Many buildings were damaged and some reduced to piles of rubble from the initial quake and strong aftershocks.
People who live in damaged, older buildings are being advised to stay outdoors.
Some 2,500 tents were set up to house those who could not safely return to their homes on Monday, government minister Christos Stylianidis told Greece's Ant1 news.
He also declared a state of emergency in the Heraklion region - where Arkalochori is located.
British woman Millie Mackay and her nine-year-old daughter Eleni are on holiday in Crete and were in their ground floor hotel room when the earthquake hit.
"Glasses started smashing so we ran outside by the pool," Ms Mackay told the BBC.

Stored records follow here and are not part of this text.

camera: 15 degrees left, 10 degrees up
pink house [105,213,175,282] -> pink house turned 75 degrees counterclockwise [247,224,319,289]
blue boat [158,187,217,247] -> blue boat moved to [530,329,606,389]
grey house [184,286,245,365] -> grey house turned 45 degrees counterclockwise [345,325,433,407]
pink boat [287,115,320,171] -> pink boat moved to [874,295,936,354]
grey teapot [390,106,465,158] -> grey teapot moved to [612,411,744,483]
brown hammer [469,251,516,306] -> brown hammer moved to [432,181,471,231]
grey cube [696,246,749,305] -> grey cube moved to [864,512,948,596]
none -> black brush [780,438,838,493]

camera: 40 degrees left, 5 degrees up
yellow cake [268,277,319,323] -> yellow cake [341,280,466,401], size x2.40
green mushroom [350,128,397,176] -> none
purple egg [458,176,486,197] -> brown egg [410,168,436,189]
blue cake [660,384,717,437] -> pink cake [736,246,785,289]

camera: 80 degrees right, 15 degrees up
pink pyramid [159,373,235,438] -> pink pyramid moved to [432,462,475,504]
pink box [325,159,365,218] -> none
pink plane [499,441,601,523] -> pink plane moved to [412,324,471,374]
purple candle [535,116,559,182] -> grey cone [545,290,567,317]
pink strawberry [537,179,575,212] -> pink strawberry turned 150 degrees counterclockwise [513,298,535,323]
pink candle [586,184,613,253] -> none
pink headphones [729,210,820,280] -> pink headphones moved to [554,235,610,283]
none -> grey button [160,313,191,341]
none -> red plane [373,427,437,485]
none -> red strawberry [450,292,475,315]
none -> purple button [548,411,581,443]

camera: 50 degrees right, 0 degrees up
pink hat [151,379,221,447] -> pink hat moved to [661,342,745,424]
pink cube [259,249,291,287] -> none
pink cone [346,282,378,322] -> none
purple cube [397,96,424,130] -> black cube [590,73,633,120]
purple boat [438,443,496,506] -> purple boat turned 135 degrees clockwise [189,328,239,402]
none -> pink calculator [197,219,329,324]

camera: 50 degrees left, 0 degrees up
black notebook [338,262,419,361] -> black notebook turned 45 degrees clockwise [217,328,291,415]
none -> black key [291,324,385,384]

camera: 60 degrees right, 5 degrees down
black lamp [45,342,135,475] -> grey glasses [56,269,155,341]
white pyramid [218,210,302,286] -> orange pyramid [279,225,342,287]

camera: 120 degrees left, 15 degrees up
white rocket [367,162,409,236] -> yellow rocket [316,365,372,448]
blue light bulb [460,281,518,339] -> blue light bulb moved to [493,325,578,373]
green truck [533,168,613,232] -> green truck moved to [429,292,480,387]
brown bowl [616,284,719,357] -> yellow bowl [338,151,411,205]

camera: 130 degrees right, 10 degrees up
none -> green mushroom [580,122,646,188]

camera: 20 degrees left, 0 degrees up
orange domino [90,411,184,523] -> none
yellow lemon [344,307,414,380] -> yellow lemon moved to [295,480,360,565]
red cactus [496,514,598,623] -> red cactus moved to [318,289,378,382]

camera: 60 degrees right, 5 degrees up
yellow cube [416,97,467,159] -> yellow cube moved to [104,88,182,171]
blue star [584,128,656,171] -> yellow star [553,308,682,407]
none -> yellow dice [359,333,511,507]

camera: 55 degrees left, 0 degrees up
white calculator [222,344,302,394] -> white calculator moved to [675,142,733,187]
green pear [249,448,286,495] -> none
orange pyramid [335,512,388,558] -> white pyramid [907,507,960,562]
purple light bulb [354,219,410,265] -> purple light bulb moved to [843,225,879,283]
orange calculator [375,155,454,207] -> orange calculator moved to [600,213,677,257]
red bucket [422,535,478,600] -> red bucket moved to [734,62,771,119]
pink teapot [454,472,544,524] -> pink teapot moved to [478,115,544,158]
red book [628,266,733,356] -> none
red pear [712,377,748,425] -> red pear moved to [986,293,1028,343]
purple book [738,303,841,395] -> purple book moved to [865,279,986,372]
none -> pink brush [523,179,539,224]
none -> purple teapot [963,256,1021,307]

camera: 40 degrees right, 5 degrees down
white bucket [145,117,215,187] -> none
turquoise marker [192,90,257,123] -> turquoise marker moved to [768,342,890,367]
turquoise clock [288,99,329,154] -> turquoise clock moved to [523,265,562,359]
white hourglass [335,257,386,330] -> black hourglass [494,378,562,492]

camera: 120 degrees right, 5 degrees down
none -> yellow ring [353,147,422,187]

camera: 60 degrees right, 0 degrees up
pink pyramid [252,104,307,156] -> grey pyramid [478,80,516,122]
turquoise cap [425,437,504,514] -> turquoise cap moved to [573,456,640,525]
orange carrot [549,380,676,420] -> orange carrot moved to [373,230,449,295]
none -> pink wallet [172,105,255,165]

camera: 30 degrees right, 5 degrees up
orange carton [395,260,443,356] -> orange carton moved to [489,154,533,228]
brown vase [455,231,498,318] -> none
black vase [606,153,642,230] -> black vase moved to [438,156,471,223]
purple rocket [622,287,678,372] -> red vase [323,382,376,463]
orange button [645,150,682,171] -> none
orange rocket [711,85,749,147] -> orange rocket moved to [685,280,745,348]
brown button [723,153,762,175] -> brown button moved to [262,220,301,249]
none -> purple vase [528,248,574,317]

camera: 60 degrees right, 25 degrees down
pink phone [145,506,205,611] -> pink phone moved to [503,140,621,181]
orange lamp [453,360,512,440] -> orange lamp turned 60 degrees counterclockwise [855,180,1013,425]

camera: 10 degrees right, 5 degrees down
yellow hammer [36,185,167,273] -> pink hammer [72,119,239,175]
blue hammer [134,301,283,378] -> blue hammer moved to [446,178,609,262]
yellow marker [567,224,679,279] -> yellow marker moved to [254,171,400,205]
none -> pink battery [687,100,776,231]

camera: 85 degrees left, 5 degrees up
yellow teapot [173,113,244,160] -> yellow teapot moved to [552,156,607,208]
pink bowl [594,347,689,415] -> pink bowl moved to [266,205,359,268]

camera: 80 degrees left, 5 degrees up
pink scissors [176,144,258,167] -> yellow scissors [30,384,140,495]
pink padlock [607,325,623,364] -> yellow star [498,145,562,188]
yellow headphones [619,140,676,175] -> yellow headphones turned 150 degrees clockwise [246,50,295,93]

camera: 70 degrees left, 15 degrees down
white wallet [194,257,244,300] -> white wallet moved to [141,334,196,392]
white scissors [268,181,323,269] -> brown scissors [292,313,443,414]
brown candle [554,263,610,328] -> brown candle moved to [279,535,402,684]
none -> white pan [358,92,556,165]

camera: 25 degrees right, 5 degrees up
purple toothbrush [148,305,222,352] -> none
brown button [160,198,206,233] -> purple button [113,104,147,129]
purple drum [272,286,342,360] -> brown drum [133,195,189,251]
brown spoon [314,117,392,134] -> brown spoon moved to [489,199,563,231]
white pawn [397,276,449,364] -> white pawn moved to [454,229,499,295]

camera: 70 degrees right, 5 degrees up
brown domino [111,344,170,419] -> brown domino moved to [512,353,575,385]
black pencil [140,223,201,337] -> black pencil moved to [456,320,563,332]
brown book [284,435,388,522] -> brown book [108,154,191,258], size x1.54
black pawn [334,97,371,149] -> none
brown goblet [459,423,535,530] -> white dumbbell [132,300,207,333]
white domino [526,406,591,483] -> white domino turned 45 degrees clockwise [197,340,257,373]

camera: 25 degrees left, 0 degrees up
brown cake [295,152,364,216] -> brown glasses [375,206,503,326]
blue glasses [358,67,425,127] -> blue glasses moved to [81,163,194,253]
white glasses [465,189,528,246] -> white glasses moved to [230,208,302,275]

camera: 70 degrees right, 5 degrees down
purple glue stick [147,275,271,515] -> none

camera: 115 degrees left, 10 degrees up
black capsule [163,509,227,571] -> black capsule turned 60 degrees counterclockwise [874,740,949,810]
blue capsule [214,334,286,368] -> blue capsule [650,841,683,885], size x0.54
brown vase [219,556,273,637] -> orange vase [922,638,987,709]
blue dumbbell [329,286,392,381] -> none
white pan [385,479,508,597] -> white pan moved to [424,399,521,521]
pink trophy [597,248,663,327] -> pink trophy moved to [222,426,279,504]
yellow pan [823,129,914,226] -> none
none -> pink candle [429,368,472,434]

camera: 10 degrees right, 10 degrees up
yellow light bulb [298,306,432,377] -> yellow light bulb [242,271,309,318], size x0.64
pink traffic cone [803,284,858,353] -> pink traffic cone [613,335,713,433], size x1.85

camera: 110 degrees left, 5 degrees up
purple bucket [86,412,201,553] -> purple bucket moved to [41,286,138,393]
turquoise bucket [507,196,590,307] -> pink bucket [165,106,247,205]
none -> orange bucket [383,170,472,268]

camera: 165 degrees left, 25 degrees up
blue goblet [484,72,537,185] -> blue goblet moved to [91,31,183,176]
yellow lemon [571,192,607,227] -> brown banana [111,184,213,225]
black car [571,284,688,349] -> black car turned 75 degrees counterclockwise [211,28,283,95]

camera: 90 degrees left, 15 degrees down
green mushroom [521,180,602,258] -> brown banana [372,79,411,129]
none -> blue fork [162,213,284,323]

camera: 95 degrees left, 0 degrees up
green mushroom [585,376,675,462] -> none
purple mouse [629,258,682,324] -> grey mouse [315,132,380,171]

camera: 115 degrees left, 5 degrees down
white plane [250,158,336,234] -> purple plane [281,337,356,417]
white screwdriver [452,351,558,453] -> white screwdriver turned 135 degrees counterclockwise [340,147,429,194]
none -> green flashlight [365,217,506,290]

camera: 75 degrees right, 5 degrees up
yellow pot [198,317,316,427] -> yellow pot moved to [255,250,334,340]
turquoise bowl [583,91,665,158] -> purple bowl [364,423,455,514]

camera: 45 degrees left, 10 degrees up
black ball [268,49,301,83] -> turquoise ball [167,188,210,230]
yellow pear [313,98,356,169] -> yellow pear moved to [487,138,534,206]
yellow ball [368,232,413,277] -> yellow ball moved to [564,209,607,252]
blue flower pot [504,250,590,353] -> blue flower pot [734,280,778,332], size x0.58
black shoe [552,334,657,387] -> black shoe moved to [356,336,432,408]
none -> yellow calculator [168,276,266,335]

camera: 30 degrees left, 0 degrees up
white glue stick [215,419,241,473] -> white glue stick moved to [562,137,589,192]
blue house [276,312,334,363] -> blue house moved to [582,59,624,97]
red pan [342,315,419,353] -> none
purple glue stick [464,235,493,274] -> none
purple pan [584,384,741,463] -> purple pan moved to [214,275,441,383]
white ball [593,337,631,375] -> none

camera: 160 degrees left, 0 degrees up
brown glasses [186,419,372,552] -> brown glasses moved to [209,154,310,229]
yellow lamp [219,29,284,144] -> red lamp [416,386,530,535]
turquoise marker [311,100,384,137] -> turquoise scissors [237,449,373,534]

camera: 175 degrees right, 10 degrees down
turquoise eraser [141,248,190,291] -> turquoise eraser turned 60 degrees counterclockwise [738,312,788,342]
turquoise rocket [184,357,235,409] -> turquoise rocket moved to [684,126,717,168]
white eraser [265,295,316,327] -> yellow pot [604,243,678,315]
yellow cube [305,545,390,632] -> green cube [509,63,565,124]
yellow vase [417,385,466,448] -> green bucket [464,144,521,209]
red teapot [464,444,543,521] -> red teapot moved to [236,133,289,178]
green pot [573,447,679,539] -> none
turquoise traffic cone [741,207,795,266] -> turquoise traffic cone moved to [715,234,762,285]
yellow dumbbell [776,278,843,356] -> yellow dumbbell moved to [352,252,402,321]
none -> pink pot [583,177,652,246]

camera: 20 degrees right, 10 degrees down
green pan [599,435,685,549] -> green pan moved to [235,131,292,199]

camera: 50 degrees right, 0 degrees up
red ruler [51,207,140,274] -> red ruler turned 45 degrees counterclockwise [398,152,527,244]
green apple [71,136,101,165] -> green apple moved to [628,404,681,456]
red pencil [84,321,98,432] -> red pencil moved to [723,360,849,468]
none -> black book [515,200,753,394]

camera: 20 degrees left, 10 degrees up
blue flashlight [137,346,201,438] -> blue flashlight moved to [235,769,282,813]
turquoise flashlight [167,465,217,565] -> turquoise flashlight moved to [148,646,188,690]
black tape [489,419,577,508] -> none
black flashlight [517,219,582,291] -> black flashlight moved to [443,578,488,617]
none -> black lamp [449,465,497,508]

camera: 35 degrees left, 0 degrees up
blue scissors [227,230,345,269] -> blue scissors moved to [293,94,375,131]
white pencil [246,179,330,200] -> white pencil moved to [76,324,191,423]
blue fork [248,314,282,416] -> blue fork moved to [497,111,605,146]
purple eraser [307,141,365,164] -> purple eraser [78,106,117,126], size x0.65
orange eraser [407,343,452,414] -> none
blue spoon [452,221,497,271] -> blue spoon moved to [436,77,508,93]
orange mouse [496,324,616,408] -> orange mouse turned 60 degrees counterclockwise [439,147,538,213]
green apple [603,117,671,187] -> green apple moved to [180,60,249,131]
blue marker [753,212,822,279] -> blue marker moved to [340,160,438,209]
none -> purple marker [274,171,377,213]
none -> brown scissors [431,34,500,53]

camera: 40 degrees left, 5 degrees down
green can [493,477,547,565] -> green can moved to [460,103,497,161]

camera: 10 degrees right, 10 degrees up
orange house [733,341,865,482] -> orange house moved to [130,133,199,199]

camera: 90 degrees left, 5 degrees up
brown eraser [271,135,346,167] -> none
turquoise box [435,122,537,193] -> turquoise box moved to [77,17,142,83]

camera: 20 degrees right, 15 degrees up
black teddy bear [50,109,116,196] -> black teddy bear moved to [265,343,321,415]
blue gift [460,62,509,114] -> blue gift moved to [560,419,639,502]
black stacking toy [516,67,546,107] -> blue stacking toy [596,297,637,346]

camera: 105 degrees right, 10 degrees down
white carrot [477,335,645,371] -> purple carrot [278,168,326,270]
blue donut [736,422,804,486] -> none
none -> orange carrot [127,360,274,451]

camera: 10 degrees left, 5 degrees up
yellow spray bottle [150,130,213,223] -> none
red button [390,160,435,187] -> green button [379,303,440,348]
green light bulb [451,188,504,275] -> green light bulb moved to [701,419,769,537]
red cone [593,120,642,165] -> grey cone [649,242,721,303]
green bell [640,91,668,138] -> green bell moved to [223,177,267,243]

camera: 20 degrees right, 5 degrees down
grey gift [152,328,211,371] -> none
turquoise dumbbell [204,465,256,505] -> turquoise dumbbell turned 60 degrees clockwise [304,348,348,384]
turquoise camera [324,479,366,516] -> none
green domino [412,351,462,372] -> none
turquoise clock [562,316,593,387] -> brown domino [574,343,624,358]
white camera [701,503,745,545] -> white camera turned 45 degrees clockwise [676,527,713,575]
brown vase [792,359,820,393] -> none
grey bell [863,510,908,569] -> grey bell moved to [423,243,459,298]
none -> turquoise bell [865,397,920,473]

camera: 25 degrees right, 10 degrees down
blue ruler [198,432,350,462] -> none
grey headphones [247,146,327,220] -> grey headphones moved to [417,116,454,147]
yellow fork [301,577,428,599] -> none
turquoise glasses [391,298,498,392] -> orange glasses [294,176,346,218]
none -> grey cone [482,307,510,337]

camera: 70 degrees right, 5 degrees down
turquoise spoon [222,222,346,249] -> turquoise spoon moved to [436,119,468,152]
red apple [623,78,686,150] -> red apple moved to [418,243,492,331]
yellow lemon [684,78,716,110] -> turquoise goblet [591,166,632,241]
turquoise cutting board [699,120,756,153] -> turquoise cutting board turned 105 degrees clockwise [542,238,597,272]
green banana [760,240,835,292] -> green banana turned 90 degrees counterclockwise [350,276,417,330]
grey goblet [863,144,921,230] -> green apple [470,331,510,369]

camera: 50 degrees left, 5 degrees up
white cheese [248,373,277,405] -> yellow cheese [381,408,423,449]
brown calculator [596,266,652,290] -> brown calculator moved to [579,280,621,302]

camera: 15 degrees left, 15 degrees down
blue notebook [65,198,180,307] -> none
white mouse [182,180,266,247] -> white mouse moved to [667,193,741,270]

"There the bosses guided us to a place of safety... [The manager] was then calling out room numbers and checking if everyone was out and OK."
Local resident Evangelia Christaki told AFP news agency that she had just enough time to grab her husband, who has a disability, and run outside as her house shook.
"Fortunately, our home was not too badly damaged," she said. "But the authorities have told us to stay outdoors over the next hours. In any case, we are so scared."
The small farming town of Arkalochori, located about 30km (18 miles) from the island's capital Heraklion, was particularly badly hit by the earthquake.
Pictures from the area show damaged shop fronts and crumbled buildings.
Local media is reporting that safety inspections are now under way, with members of Greece's disaster response unit flown in with sniffer dogs and specialised rescue equipment.